Yes, based on my own experiments with periodic boundary I think blend_seamless and related GUI filter has room for improvement. It removes any need to expand_xy first, there are simply no flaws. It may not be a dramatic visual change in the end, but worth investigating at least.
It’s really great to see the recent activity in g’mic, thanks for your efforts/time!
Edit:
A note to say I get an error with: gmic sp g xy,1,2
*** Error *** Command 'input': File 'xy', format does not take any input options (options '1,2' specified).
That’s with hirsute Version 3.0.0 (pre-release #211119), do I need a newer one?
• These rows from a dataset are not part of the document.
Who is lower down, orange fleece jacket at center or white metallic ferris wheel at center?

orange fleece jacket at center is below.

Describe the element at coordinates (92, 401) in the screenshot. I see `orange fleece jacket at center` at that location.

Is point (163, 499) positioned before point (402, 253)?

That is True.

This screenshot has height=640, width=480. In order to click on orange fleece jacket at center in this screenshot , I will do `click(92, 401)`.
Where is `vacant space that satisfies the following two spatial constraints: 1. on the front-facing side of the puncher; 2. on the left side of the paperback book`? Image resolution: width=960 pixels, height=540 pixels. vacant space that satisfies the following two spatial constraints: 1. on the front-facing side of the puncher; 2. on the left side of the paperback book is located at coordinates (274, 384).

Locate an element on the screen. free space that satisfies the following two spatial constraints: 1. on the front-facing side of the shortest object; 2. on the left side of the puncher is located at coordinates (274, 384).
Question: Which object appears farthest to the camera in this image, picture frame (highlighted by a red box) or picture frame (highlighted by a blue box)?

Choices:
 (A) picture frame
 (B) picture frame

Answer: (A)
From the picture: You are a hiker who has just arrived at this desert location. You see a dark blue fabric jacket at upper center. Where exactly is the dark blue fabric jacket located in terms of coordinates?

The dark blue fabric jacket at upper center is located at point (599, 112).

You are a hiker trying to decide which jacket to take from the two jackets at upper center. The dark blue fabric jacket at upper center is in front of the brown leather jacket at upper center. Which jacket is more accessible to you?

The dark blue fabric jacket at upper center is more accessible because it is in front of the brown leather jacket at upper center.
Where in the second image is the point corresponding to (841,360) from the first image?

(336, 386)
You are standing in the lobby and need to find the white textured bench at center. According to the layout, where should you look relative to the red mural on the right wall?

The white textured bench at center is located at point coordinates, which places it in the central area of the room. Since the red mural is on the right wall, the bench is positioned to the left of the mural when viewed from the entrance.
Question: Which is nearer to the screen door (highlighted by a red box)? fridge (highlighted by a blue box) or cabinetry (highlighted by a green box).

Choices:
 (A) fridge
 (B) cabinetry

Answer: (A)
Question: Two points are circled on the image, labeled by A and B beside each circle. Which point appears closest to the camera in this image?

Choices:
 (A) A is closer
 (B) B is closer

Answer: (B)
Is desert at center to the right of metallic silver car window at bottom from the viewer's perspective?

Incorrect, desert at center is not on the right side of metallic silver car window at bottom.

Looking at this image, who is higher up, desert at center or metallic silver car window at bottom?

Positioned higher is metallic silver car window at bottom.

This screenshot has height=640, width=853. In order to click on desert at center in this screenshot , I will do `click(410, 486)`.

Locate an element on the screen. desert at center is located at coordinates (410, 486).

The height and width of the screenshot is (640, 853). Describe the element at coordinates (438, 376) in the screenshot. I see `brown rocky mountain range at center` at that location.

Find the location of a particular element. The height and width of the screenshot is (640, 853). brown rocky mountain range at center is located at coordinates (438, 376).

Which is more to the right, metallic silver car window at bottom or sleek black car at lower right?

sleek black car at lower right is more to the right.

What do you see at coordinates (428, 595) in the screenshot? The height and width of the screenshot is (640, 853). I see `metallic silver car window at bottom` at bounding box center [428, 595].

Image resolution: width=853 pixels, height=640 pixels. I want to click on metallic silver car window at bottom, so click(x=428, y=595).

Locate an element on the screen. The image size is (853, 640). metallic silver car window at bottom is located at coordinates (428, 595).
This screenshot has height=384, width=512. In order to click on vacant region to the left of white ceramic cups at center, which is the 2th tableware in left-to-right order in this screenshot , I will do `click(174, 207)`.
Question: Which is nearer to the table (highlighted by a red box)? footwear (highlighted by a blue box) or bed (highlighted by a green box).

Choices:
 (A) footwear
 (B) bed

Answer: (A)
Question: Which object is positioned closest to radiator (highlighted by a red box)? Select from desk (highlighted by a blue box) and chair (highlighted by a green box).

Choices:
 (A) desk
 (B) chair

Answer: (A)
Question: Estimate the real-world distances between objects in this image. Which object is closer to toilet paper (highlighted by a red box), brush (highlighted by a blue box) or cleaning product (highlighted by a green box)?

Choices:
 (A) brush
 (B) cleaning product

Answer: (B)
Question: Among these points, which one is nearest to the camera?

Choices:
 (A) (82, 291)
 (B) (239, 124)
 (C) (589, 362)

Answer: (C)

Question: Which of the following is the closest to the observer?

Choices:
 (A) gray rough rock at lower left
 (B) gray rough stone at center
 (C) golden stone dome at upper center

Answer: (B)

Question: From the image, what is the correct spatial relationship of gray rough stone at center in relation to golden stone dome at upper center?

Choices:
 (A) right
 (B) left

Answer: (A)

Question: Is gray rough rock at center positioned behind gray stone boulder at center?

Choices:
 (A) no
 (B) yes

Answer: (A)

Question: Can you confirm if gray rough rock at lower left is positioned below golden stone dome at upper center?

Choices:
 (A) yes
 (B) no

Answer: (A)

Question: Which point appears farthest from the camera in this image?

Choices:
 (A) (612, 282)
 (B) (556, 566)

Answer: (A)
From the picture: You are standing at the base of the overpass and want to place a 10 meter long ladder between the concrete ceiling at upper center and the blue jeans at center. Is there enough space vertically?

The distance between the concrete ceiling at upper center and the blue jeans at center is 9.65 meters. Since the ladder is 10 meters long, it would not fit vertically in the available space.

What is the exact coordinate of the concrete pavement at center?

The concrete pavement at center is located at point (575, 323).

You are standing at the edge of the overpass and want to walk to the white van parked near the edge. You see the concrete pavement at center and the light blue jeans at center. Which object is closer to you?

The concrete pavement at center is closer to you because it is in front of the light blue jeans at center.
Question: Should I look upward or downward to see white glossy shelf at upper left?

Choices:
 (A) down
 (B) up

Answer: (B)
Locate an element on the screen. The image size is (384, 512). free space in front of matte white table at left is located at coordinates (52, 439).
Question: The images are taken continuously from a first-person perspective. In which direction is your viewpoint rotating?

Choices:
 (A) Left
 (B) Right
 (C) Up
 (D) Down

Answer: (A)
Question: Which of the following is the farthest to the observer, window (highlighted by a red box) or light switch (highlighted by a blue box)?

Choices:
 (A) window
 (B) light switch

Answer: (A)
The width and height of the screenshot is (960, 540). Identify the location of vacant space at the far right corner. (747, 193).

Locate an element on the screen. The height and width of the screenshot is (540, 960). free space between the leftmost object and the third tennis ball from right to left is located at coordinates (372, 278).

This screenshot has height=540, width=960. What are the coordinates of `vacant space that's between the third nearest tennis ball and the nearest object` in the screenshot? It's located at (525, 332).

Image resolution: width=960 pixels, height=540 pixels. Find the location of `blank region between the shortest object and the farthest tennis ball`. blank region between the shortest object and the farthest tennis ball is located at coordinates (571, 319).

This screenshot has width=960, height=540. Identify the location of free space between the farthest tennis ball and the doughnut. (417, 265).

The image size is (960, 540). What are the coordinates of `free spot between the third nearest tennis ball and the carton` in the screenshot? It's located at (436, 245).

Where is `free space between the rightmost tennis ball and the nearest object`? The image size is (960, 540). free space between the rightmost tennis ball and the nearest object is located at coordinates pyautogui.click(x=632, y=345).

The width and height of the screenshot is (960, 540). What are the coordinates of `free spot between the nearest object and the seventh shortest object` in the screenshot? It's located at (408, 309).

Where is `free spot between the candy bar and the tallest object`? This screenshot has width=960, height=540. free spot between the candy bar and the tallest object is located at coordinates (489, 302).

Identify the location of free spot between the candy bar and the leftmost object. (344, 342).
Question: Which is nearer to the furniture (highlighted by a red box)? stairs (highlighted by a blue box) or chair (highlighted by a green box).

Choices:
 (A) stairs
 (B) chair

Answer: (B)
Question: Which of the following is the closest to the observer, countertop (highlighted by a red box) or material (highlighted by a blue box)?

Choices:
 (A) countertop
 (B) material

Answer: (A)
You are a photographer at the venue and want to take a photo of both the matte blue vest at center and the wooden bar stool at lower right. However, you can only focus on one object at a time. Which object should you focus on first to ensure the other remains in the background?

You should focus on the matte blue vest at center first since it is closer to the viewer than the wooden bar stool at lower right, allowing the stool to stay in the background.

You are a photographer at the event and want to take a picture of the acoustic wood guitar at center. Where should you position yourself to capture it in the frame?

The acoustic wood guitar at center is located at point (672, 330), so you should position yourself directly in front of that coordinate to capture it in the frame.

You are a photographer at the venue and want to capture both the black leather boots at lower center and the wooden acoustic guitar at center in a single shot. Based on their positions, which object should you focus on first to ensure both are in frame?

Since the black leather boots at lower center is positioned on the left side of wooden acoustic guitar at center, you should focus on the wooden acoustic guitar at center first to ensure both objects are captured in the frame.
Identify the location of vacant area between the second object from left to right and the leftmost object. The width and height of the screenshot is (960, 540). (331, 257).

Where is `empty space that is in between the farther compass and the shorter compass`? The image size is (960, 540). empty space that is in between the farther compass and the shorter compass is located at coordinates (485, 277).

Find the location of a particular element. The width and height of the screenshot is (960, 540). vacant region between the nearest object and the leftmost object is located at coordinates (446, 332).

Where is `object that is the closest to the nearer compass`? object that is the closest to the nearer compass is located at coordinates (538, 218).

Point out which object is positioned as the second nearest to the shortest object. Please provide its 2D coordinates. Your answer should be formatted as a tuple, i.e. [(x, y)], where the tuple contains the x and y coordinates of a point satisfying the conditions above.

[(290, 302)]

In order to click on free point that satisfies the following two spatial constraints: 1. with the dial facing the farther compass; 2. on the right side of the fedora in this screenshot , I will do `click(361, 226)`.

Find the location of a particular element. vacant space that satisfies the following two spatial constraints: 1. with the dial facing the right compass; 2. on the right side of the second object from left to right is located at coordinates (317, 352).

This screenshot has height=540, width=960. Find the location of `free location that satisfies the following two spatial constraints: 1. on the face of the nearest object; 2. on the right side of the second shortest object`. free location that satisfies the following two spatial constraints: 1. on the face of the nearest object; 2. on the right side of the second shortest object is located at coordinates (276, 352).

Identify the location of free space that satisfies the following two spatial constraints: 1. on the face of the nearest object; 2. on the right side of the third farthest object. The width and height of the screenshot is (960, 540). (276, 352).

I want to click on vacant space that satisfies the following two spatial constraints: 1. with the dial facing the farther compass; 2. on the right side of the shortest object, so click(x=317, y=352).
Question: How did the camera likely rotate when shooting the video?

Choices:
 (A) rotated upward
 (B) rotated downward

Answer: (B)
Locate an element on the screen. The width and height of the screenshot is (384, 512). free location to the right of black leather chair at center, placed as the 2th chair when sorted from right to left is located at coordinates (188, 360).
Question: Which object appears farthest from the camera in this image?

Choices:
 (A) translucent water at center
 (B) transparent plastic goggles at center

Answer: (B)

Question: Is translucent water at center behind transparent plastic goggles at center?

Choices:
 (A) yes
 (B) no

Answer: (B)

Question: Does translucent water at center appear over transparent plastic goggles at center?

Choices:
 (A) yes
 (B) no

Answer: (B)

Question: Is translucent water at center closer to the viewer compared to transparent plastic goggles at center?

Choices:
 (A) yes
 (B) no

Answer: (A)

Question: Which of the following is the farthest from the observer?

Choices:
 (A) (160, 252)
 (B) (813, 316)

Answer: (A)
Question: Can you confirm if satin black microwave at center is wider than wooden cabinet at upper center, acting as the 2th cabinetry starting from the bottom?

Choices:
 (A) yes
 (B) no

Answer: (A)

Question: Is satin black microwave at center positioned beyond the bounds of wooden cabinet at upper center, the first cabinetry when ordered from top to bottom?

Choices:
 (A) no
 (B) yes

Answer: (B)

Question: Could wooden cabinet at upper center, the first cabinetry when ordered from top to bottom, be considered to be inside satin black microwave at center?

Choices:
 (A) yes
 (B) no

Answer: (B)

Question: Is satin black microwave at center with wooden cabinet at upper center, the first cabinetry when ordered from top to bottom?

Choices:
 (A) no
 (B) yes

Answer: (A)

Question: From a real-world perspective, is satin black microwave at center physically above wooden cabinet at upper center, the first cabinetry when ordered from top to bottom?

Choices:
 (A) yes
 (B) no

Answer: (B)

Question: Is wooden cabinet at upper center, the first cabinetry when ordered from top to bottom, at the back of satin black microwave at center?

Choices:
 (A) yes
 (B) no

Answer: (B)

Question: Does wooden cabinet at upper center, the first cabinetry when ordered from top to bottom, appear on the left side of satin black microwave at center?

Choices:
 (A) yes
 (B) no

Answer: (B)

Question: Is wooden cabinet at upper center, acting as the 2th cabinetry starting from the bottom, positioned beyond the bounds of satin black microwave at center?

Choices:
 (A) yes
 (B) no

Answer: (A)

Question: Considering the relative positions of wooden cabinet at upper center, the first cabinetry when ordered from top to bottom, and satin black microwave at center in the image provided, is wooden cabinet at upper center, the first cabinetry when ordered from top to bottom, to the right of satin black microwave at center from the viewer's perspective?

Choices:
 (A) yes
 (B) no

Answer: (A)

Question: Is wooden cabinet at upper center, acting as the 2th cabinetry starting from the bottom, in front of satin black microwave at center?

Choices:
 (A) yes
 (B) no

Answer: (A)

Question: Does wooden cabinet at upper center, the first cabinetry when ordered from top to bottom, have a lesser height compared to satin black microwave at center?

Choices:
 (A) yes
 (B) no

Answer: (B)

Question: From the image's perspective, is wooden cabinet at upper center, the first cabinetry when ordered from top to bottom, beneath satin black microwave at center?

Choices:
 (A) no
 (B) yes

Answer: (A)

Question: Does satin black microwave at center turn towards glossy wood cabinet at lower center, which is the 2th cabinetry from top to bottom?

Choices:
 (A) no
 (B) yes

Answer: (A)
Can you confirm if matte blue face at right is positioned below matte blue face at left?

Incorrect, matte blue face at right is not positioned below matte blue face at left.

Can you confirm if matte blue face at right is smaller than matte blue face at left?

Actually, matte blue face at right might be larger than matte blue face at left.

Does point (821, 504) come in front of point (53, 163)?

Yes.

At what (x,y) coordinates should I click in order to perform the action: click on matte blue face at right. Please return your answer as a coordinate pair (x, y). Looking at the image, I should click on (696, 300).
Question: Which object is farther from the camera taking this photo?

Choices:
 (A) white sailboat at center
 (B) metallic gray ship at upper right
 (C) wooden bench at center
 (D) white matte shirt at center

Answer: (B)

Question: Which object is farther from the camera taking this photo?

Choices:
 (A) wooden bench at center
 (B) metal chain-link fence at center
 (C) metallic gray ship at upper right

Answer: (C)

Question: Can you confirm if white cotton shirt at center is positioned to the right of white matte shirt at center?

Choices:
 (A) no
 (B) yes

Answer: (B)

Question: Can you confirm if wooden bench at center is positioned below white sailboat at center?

It’s better to keep these custom commands as fast as possible, as they are used a lot.
On the contrary, I don’t think an extra boundary_conditions argument for these commands would be used a lot.
Because, it’s always possible to use native command crop instead.
I don’t like this idea.
First, we don’t have many global “state variables” like this in G’MIC. Except a few for the 3D rendering properties, and even those I don’t like them. It’s too easy to forget about their values, get a weird result when invoking another command, and just spend hours finding the cause of the ‘bug’.
With the existing 3D rendering state variables, it’s just about manageable, because it basically modifies the 3D rendering, so it’s quite fast to get an idea about what it’s going on. But I cannot imagine what a undesired value of boundary_conditions could cause, if such a global state variable existed!
Yes, it is of course possible to define global variables in G’MIC, with _variable=something
(and it still avilable outside the scope of the command that defined the variable).
Anyway, if you have the choice to avoid it, it’s probably better, as this is often a source of problems when you want to track the value changes of such a variable through all the functions that can potentially modify it.
On the new gradient: it’s obviously a lot more pleasant now to use periodic boundary and it works well of course. What I do notice is it’s about 10% slower than my own 2px kernel versions for forward/backward gradient using convolve. I guess I’ll live with that
Actually, I guess the parsing of arguments takes a bit of time, unfortunately.
As this command may take 0 arguments, the argument parsing must be precise enough to detect if an argument fits the command syntax or not. This part of the code is almost as long as the actual processing part!
It could be something else anyway, and if you find a trick to optimize it, you’re welcome
Hello again, I’ve been trying out some things with (user mouse controlled) window resizing. In general, the window behaves in quite an erratic way: flickering, jumping around, different aspect behaviour depending on the side/corner being dragged.
This is on two different gnome3 systems. I don’t expect miracles, but was wondering if this is normal/expected. Has anyone else experienced this? Even just doing gmic sp and trying to resize the standard display window causes it.
General questions about threading: is it possible to do something more complex like GUI thread & worker threads, trigger events, wait for thread completion etc? Or should we stick to non-dependent threads? How should we use mutex effectively?
The github wiki page about multi-threading looks out of date - it doesn’t mention “double underscore globals” or the mutex command. The example at the end randomly fails with: G'MIC encountered a fatal error (images (1) and images names (2) have different size)
Edit: also, are changes to double underscore globals instantly visible to all other threads?
There’s no zc option for either polygon or ellipse? What I wanted to try is to draw eclipse on different z on a volumetric image. draw() could work as well. This also gives me the idea of ellipsoid(), and cube().